Jeffrey: Takeaway number three. When the goal is to avoid bias, we need to have a really good understanding of fairness in law. Fairness in law tries to treat people with equality, but to achieve this fairness, certain groups might need to be treated differently than others. AI systems can’t always learn this on their own, so audits are the key to algorithmic fairness.
Alexandra: That’s right. It was also this equality versus equity discussion; how to give access to the means necessary to achieve the same outcome, depending on what a person actually needs. Takeaway number four, synthetic data. We talked about synthetic data quite a bit in today’s episode. Synthetic data can be used to test systems for discrimination and especially fair synthetic data can be helpful to fix these biases that we find sometimes entering AI models. Also, synthetic data can help test AI systems against edge cases that would not have been included in the training data. It’s a valuable tool here as well. Lastly, synthetic data can also help with explainability and providing transparency, especially to its regulators.
Jeffrey: Absolutely. Takeaway number five. Behrang often encounters different data anonymization mistakes. You’re probably all too familiar with this, but too many attributes can be deleted from data sets, then this obviously reduces value in the data. Then on the other end of the spectrum, when too little data is obfuscated or blurred, the data isn’t really anonymized properly. True anonymization depends on identifiability. So far, he was talking about how this really hasn’t been clearly defined. Behrang expects that authorities will move towards a truer, or absolute understanding of identifiability. This should also impact higher standards or create higher standards of anonymization.

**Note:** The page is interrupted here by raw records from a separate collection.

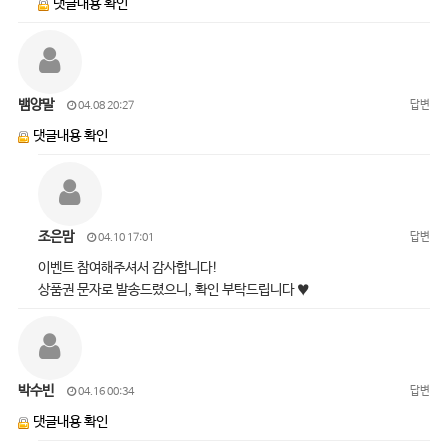
댓글내용 확인
뱀양말
답변
04.08 20:27
댓글내용 확인
조은맘
답변
04.10 17:01
이벤트 참여해주셔서 감사합니다!
상품권 문자로 발송드렸으니, 확인 부탁드립니다 ♥
박수빈
답변
04.16 00:34
댓글내용 확인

Alexandra: What we’ve heard from Behrang, the bar for anonymization’s definitely going to become higher and higher, which I think is a good thing because it increases the level of privacy protection for European citizens. Then takeaway number six. Behrang’s advice for companies that want to innovate and that also want to ensure compliance is that they should think about legal issues in advance. A data protection impact assessment, for example, helps to identify open questions even before a project starts. It’s always a good idea to do one.
Jeffrey: I like that proactive approach, begin before the project even starts. Then takeaway number seven. Another great recommendation he made is to proactively contact authorities for advice. He says, “Rather than seeing them as the enemy, look at them more as a partner or resource that you can take advantage of, and embrace as someone on your side.”
Alexandra: Absolutely. I think there’s so much great knowledge within the data protection authorities within Europe and organizations definitely should be more open in approaching them and discussing open questions with them. Thanks a lot, Jeff. I think summing this up was really helpful for our listeners.
Jeffrey: Thank you. Thank you to all our listeners who tuned in.